The actress Emma Watson, known throughout the world for her role as Hermione in 'Harry Potter', knows the precise moment at which she felt overwhelmed by the fame she had achieved.
Emma Watson's life changed completely when she rose to fame at just 10 years old with her portrayal of Hermione in the successful 'Harry Potter saga. All the media repercussion that came from her was very overwhelming for her and after her last project in 2019, 'Little Women', the actress decided to take a break and get away from the Hollywood spotlight.
And it is that the experience that the actress lived during the filming of the saga based on the novels of J.K. Rowling was even more difficult than her co-stars Daniel Radcliffe and Rupert Grint, as she had to go through this process alone. Her parents could not accompany her, so she became the only protector of her and this forced her to become a much more independent girl.
The actress still remembers how she experienced this premature fame and how she had to deal with it. In an interview for 'Vogue', she said that she still finds it hard to believe the impact she had by participating in the magician saga: "What happened to me was something very strange and from another world," Watson told the magazine.
Watson then recounted that she needed to go to therapy to be able to deal with all this since she felt "ungrateful" for not being able to enjoy everything she was experiencing: "It is something for which I had to go to therapy and I I've felt very guilty, to be honest," Watson said. "Why me? Someone else would have lived and wanted this much more than I did. I've struggled a lot with the guilt around it. Like, 'I should be enjoying this more. I should be more excited. And I'm really hurting.

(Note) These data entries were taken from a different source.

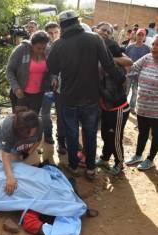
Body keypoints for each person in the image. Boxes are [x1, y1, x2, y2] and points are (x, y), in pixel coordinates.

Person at [47, 10, 126, 180]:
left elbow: (52, 68)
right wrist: (120, 78)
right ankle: (91, 169)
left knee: (72, 134)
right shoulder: (95, 39)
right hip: (91, 99)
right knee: (90, 134)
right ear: (77, 21)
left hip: (69, 99)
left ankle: (74, 166)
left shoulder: (59, 44)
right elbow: (108, 64)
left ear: (62, 26)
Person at [94, 22, 133, 175]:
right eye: (102, 29)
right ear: (96, 30)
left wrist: (110, 60)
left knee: (115, 137)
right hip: (105, 106)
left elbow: (128, 62)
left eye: (107, 31)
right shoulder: (93, 48)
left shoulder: (112, 48)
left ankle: (119, 162)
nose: (104, 33)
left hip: (118, 107)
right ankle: (104, 158)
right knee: (105, 134)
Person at [0, 108, 42, 195]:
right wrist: (10, 177)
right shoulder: (8, 127)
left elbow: (38, 141)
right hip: (4, 148)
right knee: (14, 171)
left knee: (34, 165)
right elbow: (5, 155)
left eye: (33, 133)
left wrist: (27, 154)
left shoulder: (39, 123)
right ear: (19, 130)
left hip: (23, 147)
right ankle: (0, 159)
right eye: (27, 133)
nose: (31, 136)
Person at [125, 35, 158, 170]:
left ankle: (150, 159)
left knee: (156, 135)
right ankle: (138, 155)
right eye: (154, 44)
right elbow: (132, 68)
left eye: (157, 46)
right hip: (142, 106)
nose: (154, 48)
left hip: (156, 111)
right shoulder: (147, 58)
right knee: (143, 132)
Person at [7, 31, 50, 114]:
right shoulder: (21, 49)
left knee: (32, 122)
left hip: (38, 95)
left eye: (43, 48)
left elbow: (51, 69)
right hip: (20, 94)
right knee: (20, 122)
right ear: (32, 44)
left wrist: (53, 78)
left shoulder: (48, 50)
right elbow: (10, 70)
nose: (41, 51)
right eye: (38, 48)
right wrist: (16, 88)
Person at [41, 21, 60, 145]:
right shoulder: (42, 48)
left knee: (61, 113)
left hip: (62, 87)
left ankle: (61, 136)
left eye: (56, 32)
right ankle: (48, 135)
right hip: (46, 86)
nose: (53, 35)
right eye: (50, 33)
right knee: (45, 113)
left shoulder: (64, 45)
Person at [125, 28, 150, 114]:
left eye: (142, 35)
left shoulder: (147, 49)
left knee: (135, 92)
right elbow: (124, 57)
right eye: (139, 34)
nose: (140, 37)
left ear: (144, 37)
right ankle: (124, 105)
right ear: (136, 35)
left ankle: (132, 107)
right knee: (126, 90)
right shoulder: (130, 47)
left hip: (140, 75)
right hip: (128, 74)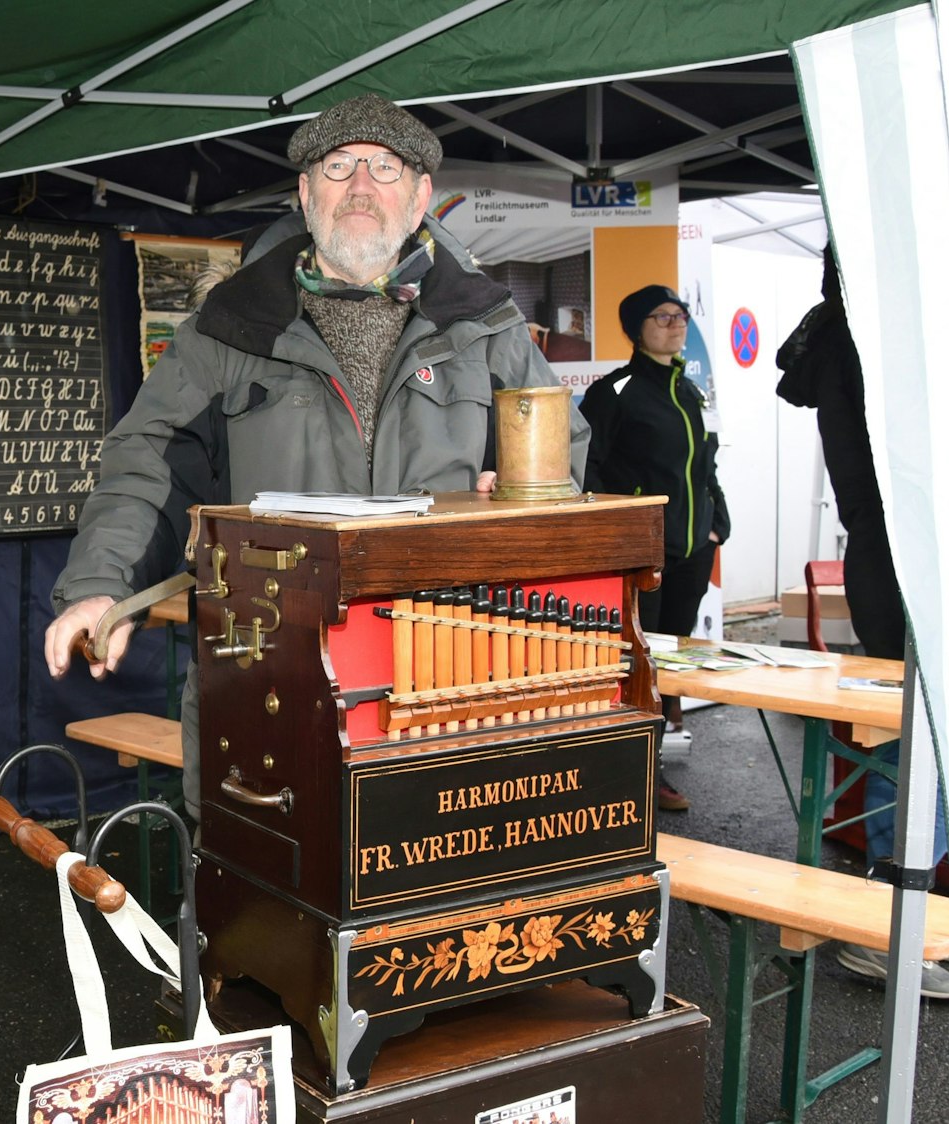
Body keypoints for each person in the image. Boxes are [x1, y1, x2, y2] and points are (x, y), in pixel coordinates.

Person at [43, 94, 588, 819]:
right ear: (304, 195)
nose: (361, 186)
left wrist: (522, 495)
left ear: (421, 195)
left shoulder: (485, 326)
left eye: (385, 168)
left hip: (444, 679)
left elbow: (563, 461)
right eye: (337, 167)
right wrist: (99, 586)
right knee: (257, 898)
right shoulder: (227, 330)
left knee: (432, 887)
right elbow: (145, 464)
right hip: (267, 682)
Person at [577, 284, 728, 813]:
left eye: (680, 314)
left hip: (692, 552)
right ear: (635, 328)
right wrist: (614, 537)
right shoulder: (613, 391)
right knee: (641, 665)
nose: (674, 323)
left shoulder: (689, 391)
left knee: (673, 664)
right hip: (647, 554)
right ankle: (640, 774)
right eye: (661, 317)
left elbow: (704, 466)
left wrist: (718, 522)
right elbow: (589, 468)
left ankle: (656, 763)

The phenomenon of 'Harry Potter' broke any kind of border and Watson was recognized in parts of the world. This was the moment when Watson realized the extent of her involvement in the saga and she felt overwhelmed by this circumstance from which she thought she would not be able to escape:
"I was in a shantytown in Bangladesh and a guy stopped me on the street and said, 'You're the girl from Harry Potter,' so there's nowhere in the world I can go that isn't marked in some way. a way for this film franchise. It reaches the most remote corners of the Earth, where you least expect it. I said to myself: 'Wow, I can't go anywhere,'" he once told Global Grind.
However, Watson eventually learned to adjust to her growing fame and realized that she was more than just 'little Hermione', learning to separate her character from her person:
"I am the daughter of my mother, of my father, sister. I belong to a family... There is a whole existence and an identity that is really important really important identity that has nothing to do with any of this," she said.
Watson assumed that she has to feel grateful for having lived all this experience: "You have to accept it. I accepted it. I feel lucky because I have never known what it is to have total freedom. It is not as if I had it and suddenly they took it away from me, it's something I grew up with and it gradually increased. I haven't lived through anything else and in a way, I guess that's a blessing," he said.